▶ **WORK INSTRUCTION**
Please retype, character for character, the portion of the entries below that runs from the line containing "left eye: (99, 81)" to the last line.

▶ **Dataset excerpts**
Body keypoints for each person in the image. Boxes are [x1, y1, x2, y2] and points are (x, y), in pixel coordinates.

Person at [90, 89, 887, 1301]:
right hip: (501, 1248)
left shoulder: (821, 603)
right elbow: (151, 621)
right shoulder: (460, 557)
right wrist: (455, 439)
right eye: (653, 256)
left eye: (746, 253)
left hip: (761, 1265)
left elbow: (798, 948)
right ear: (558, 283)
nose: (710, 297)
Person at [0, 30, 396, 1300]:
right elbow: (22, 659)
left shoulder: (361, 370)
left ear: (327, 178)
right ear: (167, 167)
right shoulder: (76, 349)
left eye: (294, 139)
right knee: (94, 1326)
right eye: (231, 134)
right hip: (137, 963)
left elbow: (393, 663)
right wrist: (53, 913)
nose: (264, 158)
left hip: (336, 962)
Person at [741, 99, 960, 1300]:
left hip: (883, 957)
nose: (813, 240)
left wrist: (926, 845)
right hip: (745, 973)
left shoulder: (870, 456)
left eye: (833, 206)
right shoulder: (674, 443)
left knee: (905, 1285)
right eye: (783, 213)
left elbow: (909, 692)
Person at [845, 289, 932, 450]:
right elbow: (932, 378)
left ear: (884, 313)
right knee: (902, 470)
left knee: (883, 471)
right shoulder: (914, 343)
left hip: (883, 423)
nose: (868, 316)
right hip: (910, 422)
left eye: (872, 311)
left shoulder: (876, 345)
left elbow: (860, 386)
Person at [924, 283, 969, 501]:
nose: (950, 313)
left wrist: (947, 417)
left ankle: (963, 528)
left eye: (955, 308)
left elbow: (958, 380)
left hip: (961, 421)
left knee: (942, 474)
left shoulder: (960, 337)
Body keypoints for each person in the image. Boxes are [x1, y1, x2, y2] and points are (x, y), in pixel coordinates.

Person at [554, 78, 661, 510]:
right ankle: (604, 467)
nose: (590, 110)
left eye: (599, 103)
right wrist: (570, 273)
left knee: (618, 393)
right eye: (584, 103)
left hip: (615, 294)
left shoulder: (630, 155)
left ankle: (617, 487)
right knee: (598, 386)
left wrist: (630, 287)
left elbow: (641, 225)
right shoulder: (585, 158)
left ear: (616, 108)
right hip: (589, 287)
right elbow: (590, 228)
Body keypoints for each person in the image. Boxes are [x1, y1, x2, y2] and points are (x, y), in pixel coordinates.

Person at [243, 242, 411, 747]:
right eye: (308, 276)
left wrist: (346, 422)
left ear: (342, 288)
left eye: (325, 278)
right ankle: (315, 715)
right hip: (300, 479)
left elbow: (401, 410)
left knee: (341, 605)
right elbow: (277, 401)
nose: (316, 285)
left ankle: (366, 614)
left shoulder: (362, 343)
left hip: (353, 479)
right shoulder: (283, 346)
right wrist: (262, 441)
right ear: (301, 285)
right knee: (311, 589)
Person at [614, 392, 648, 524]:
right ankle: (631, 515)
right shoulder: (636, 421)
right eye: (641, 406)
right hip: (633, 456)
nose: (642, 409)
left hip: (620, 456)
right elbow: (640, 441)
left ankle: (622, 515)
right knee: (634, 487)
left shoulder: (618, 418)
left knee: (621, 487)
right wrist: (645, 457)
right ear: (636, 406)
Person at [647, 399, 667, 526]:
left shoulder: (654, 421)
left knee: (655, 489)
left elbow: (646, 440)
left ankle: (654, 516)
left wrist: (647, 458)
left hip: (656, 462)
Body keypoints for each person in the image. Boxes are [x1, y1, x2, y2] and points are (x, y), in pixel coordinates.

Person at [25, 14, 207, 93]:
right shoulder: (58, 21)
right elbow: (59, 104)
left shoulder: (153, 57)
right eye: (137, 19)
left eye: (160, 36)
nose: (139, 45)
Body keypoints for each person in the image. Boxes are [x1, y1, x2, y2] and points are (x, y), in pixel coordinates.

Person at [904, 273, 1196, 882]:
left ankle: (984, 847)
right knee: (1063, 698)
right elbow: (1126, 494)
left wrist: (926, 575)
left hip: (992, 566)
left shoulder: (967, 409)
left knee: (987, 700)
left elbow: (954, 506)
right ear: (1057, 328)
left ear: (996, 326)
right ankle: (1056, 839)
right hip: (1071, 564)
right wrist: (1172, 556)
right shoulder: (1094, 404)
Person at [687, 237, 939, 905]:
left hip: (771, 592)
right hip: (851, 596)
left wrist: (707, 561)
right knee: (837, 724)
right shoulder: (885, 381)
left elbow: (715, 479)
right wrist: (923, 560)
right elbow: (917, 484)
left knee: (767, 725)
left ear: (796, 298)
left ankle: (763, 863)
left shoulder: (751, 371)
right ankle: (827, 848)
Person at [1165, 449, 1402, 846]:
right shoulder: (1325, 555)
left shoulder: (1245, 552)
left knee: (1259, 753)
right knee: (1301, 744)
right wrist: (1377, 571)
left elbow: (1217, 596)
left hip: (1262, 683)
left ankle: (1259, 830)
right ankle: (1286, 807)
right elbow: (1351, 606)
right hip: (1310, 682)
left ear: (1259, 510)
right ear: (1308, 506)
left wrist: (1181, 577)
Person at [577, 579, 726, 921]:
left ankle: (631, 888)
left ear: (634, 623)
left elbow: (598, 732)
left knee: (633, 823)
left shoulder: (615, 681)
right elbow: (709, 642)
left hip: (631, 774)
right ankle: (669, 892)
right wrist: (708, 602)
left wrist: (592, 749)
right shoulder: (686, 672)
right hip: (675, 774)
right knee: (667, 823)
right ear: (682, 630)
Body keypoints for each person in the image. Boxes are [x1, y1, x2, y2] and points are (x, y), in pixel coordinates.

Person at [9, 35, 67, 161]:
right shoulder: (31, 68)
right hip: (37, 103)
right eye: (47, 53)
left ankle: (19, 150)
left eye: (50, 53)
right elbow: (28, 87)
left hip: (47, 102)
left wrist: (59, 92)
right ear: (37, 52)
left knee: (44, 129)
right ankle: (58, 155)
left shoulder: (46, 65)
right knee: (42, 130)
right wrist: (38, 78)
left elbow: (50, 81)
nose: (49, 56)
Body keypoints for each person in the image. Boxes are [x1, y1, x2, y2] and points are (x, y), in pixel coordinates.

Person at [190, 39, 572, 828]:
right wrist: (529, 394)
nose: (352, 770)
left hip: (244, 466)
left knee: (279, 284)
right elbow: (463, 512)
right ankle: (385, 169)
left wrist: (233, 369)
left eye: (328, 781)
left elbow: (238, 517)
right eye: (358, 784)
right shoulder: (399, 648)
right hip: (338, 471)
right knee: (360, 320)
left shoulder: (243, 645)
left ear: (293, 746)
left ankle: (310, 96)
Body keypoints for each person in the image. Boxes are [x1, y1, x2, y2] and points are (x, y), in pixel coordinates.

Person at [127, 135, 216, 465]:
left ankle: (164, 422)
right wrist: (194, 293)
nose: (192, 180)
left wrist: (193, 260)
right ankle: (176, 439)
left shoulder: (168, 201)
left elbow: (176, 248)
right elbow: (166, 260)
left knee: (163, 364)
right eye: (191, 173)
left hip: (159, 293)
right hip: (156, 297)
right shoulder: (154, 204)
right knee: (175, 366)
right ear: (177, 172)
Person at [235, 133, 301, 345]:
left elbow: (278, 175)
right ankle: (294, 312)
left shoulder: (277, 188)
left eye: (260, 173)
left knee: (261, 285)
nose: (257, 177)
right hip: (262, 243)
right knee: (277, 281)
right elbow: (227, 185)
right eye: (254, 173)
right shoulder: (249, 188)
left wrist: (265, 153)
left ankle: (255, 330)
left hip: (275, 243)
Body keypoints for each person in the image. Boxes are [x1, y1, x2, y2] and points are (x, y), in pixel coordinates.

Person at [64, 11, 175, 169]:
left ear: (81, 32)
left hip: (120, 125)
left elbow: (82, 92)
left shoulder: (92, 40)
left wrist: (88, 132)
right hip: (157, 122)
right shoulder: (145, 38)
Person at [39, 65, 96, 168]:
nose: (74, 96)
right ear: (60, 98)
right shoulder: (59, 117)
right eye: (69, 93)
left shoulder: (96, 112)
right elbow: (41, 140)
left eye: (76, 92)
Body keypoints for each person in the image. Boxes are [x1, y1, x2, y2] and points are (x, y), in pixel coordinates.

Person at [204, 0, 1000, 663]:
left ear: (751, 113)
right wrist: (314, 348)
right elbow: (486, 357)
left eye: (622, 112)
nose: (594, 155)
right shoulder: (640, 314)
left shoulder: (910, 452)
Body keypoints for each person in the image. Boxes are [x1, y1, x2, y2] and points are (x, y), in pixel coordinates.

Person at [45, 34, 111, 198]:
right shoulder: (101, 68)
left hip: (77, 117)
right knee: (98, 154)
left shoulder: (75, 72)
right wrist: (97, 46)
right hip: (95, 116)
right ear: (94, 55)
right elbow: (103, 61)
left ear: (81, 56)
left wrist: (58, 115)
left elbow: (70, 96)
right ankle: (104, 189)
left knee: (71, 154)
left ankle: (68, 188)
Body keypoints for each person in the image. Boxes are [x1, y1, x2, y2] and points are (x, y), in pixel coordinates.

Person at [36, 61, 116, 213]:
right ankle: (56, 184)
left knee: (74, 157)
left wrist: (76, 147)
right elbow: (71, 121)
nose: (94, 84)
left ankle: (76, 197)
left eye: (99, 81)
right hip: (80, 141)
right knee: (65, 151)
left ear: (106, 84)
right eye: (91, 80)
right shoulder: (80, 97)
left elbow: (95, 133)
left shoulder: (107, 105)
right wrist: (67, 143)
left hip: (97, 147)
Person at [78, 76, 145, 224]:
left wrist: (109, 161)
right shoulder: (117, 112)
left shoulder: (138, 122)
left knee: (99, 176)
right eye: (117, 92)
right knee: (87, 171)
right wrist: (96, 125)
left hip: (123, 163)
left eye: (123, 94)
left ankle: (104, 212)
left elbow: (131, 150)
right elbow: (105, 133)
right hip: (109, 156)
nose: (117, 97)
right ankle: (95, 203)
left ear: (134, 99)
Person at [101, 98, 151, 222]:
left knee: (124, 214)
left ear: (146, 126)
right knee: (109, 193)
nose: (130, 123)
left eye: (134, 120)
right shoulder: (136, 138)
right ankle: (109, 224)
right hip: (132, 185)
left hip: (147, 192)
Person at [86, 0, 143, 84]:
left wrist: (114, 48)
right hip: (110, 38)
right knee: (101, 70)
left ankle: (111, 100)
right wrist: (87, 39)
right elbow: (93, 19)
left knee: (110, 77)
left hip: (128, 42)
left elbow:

▶ **THE COMPLETED TASK**
left eye: (99, 81)
right hip: (80, 141)
right knee: (65, 151)
left ear: (106, 84)
right eye: (91, 80)
right shoulder: (80, 97)
left elbow: (95, 133)
left shoulder: (107, 105)
right wrist: (67, 143)
left hip: (97, 147)
Person at [78, 76, 145, 224]:
left wrist: (109, 161)
right shoulder: (117, 112)
left shoulder: (138, 122)
left knee: (99, 176)
right eye: (117, 92)
right knee: (87, 171)
right wrist: (96, 125)
left hip: (123, 163)
left eye: (123, 94)
left ankle: (104, 212)
left elbow: (131, 150)
right elbow: (105, 133)
right hip: (109, 156)
nose: (117, 97)
right ankle: (95, 203)
left ear: (134, 99)
Person at [101, 98, 151, 222]:
left knee: (124, 214)
left ear: (146, 126)
right knee: (109, 193)
nose: (130, 123)
left eye: (134, 120)
right shoulder: (136, 138)
right ankle: (109, 224)
right hip: (132, 185)
left hip: (147, 192)
Person at [86, 0, 143, 84]:
left wrist: (114, 48)
right hip: (110, 38)
right knee: (101, 70)
left ankle: (111, 100)
right wrist: (87, 39)
right elbow: (93, 19)
left knee: (110, 77)
left hip: (128, 42)
left elbow:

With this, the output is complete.